**Extracted text**

========

Australians in Saudi Arabia are a sizeable community consisting mainly of expatriates. Their population is estimated to be anywhere up to 5,000 with the majority based in major commercial centres such as Riyadh and Jeddah. Most Australian citizens in Saudi Arabia tend to be occupational-oriented and are employed mainly in the health, education, construction and technology sectors. There are approximately 1,000 Australians who live in Jeddah alone, a city which serves as the country's main port and economic hub. In addition, thousands of Australian Muslims travel and stay in Saudi Arabia each year, often intending to visit the two holiest cities of Islam, Mecca and Medina. Many expatriates in Saudi Arabia are attracted to what they refer to as "the good life", including large salaries and tax-free jobs, consistent weather and a comfortable social life within their housing compounds.

Throughout the years, however Australian and Saudi Arabian relations have moved further from purely expatriate towards both countries having a strong investment portfolio and mutual trade investments as well as a large educational export between the two countries. The two countries have also established an extensive level of trust through their relations during the G20 Summit and both have large investment into multiple anti terror and humanitarian corporations. With both countries being heavily invested in one another this was further reinforced with the development of the King Abdullah Scholarship program which increased educational opportunities for Saudi Arabian students as well as extended the educational opportunities for Australians in Saudi Arabia. For Australians living in Saudi Arabia, many support groups, expat clubs and networking communities have been heavily established throughout the region to improve Australians quality of life.

History 
To the east of Saudi Arabia along the Persian Gulf, are the country's abundant oil fields, that since the 1960s, have made Saudi Arabia synonymous with petroleum wealth. It is among this region that Australians have settled their expat communities, harnessing the need for individuals in the economic, technology and export sector and growing the population of Australians living in Saudi Arabia.

========

**Provided material**
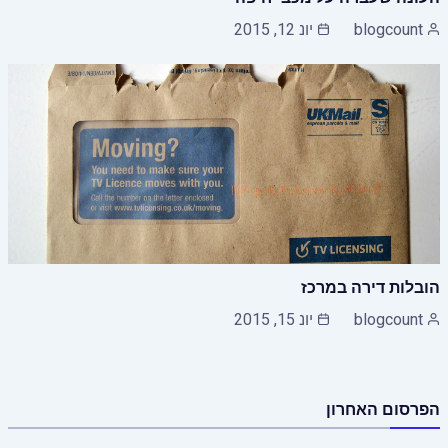
blogcount
יונ 12, 2015
הובלות דירה במרכז
blogcount
יונ 15, 2015
הפרסום האחרון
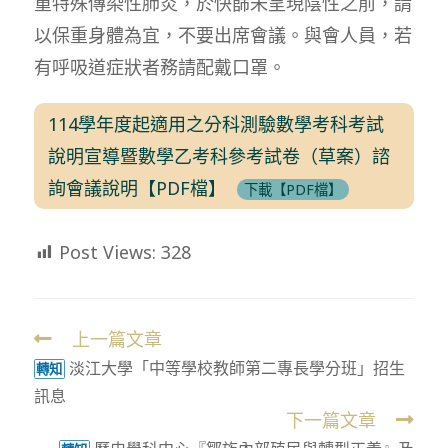
重特殊傳染性肺炎，於快篩未呈現陰性之前，請
以保重身體為宜，不要出席會議。與會人員，若
有呼吸道症狀者務請配戴口罩。
114學年度起適用之分科測驗數學考科考試
說明宣導暨數學乙考科參考試卷（草案）諮
詢會議說明【PDF檔】
下載【PDF檔】
Post Views:
328
上一篇文章
Read
淡江大學「中等學校教師第二專長學分班」招生
more
轉知
訊息
articles
下一篇文章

========

**What is needed**
Return everything from "Australians in Saudi Arabia are" down to "their housing compounds." in the passage on Australians in Saudi Arabia, copied word for word. Work only from the passage on Australians in Saudi Arabia, not from the entries.

**Written response**
Australians in Saudi Arabia are a sizeable community consisting mainly of expatriates. Their population is estimated to be anywhere up to 5,000 with the majority based in major commercial centres such as Riyadh and Jeddah. Most Australian citizens in Saudi Arabia tend to be occupational-oriented and are employed mainly in the health, education, construction and technology sectors. There are approximately 1,000 Australians who live in Jeddah alone, a city which serves as the country's main port and economic hub. In addition, thousands of Australian Muslims travel and stay in Saudi Arabia each year, often intending to visit the two holiest cities of Islam, Mecca and Medina. Many expatriates in Saudi Arabia are attracted to what they refer to as "the good life", including large salaries and tax-free jobs, consistent weather and a comfortable social life within their housing compounds.